Poster only 3rd Metabolic Diseases; Breakthrough Discoveries in Diabetes & Obesity 2022

Ether lipid metabolism in obesity: insights from plasma lipidomics of large population cohort studies (#75)

Yvette Schooneveldt 1 2 , Sudip Paul 1 3 , Kevin Huynh 1 3 , Habtamu B Beyene 1 3 , Eric K Moses 4 , Jonathan S Shaw 1 , Dianna J Magliana 1 5 , Anna C Calkin 1 2 3 , Peter J Meikle 1 2 3
  1. Baker Heart and Diabetes Institute , Melbourne, Victoria, Australia
  2. Central Clinical School, Faculty of Medicine, Nursing & Health Sciences, Monash University, Melbourne, Victoria, Australia
  3. Baker Department of Cardiovascular Research Translation and Implementation, La Trobe University, Bundoora, Victoria, Australia
  4. Menzies Institute for Medical Research, University of Tasmania, Hobart, Tasmania, Australia
  5. School of Public Health and Preventative Medicine , Monash University, Melbourne, Victoria, Australia

Lipidomic profiling of population cohorts has revealed that decreased plasma ether lipids, a unique class of glycero- and glycerophospho-lipids with reported health benefits, are implicated in numerous cardiometabolic diseases. Here, we utilised lipid ratios to define pathways of ether lipid metabolism in obesity.

To achieve this, we analysed plasma lipidomic data (706 individual lipid species across 36 classes) from The Australian Diabetes, Obesity and Lifestyle Study (n= 10,339). We generated 58 ratios of specific lipid species reflective of ether lipid composition, enzymatic activity and key pathways involved in ether lipid and fatty acid synthesis.

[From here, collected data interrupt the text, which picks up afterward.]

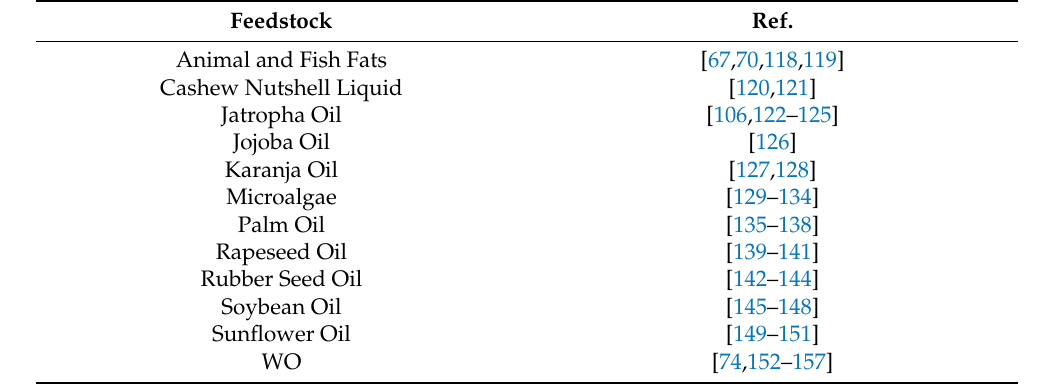
Table 2. Feedstock used for green diesel production; data adapted from sources in the “Ref.” column.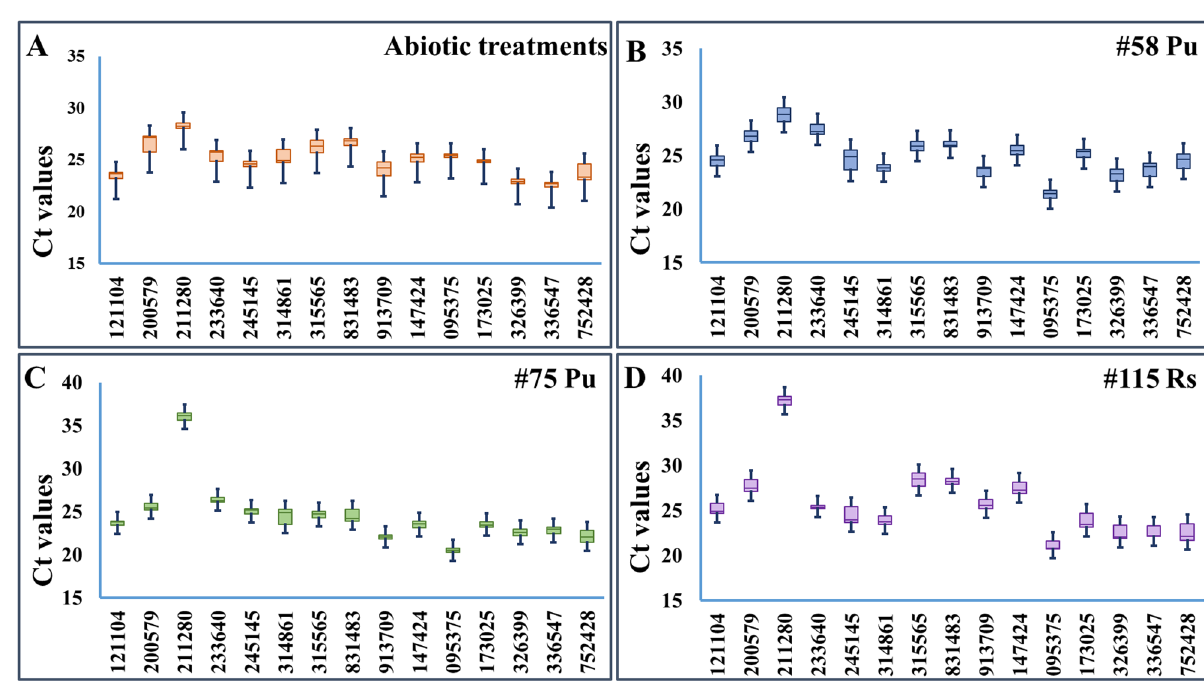
Fig 1. Cycle threshold (Ct) values of the fifteen tested genes across all samples. (A) Abiotic stresses treated root tissues of cultivar ‘Gala’; (B) P . ultimum infected #58 roots; (C) P . ultimum infected #75 roots; (D) R . solani infected #115 roots. For each box, the upper and lower edgesindicate the 25th and 75th percentiles, while whisker caps representthe maximum and minimum values. The line across the box depicts the median.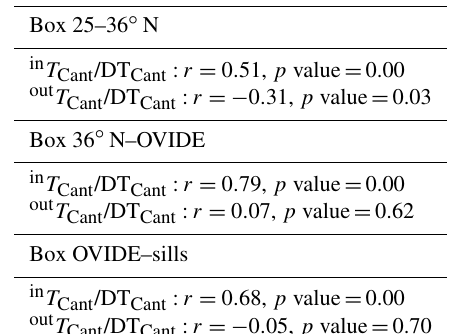
Table 7. Correlation coefficient ( r ) and p value between the di- vergence of Cant transport (DT Cant ) and the incoming (in) or outgoing (out) transport of Cant ( T Cant ) for the three boxes, 25—36 ◦ N, 36 ◦ N–OVIDE and OVIDE–sills, over the period 1959– 2011. DT Cant = incoming – outgoing Cant fluxes across the bound- aries of boxes. The linear trend was removed from each times series beforehand.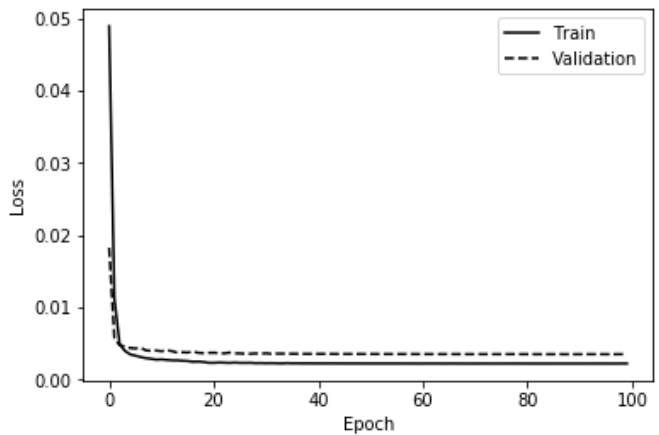
Figure 6. Training and validation accuracy of the deep ANN.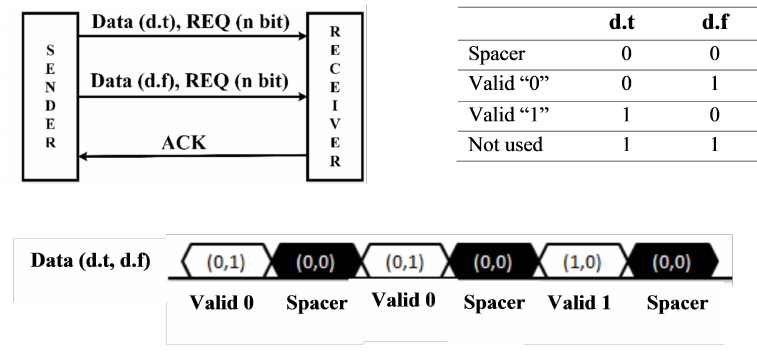
Figure 6. Dual-rail encoding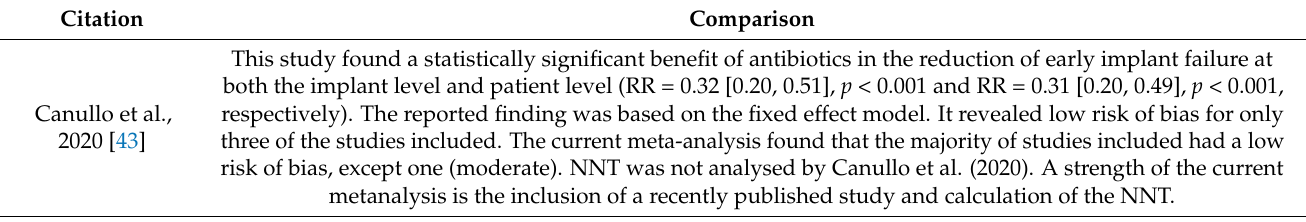
Table 4. Comparison of findings with previous systematic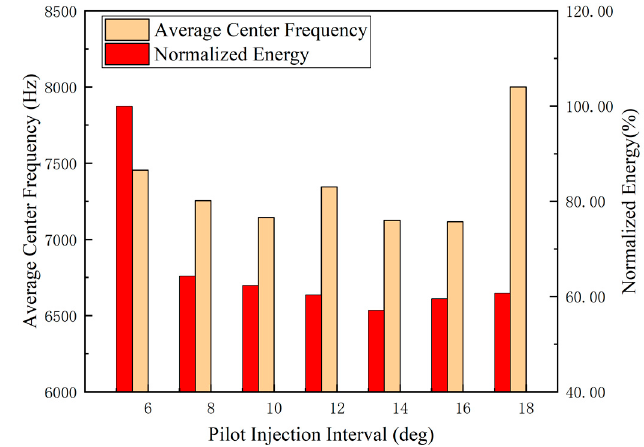
Figure 24. Average center oscillation frequency and the normalized average oscillation energy under different pilot injection interval.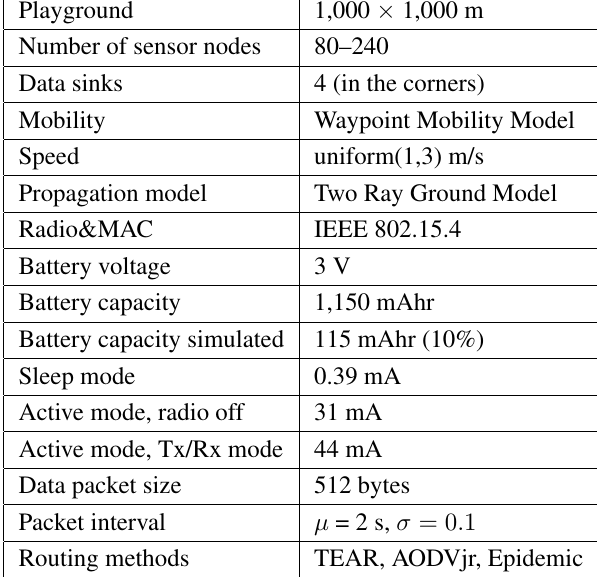
Table 1. Simulation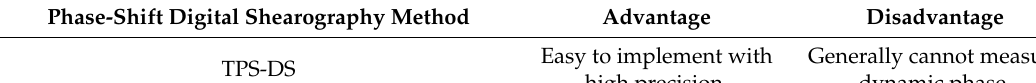
Table 2. A comparison of phase-shift digital shearography methods.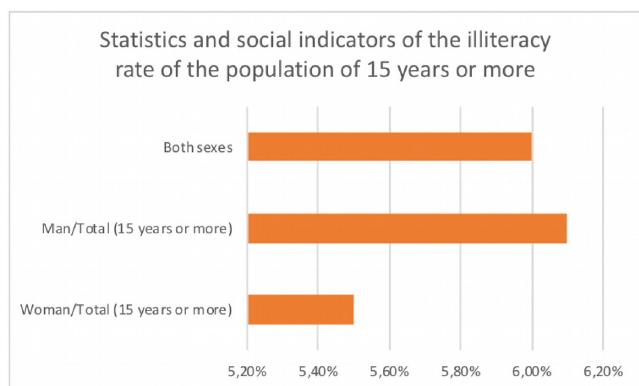
Figure 3. Statistics and social indicators of the illiteracy rate of the population of 15 years or more (Economic Commission for Latin America and the Caribbean, CEPAL,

We performed linear regression analysis to assess the association between each lipid ratio and various markers of obesity including body-mass-index (BMI), waist circumference and waist-to-hip ratio.

BMI was inversely associated with total plasmalogen levels relative to total phospholipids (-0.02 SD-change per unit BMI, p‑value 1.47E-24). Ratios that capture key steps in plasmalogen synthesis (phosphatidylethanolamine-N-methyltransferase) and catabolism (calcium-independent phospholipase A2) showed positive and negative associations with increasing BMI (0.029 and -0.043 SD-change per unit BMI, p-value 2.44E-49 and 9.06E-114, respectively). Changes in omega-3 and omega-6 fatty acid acyl-chains showed a clear divergence of enzymatic activity throughout different regions of these pathways. Specifically, we observed a flux through the earlier stages of the pathways and a subsequent decrease through the later stages, suggesting peroxisomal dysfunction. Additionally, we evaluated sex interactions between these associations and BMI. Of note, ratios reflecting changes in the omega-3 pathway demonstrated opposing associations based on gender (positive association in women and negative association in men). Finally, the lipid ratios were independently validated using lipidomics data from the Busselton Health Study (n=4,793).

Our analyses illustrate the effects of elevated BMI and obesity on ether lipid metabolism, and demonstrate the potential of population lipidomics to define sex-dependent relationships between obesity and lipid metabolism.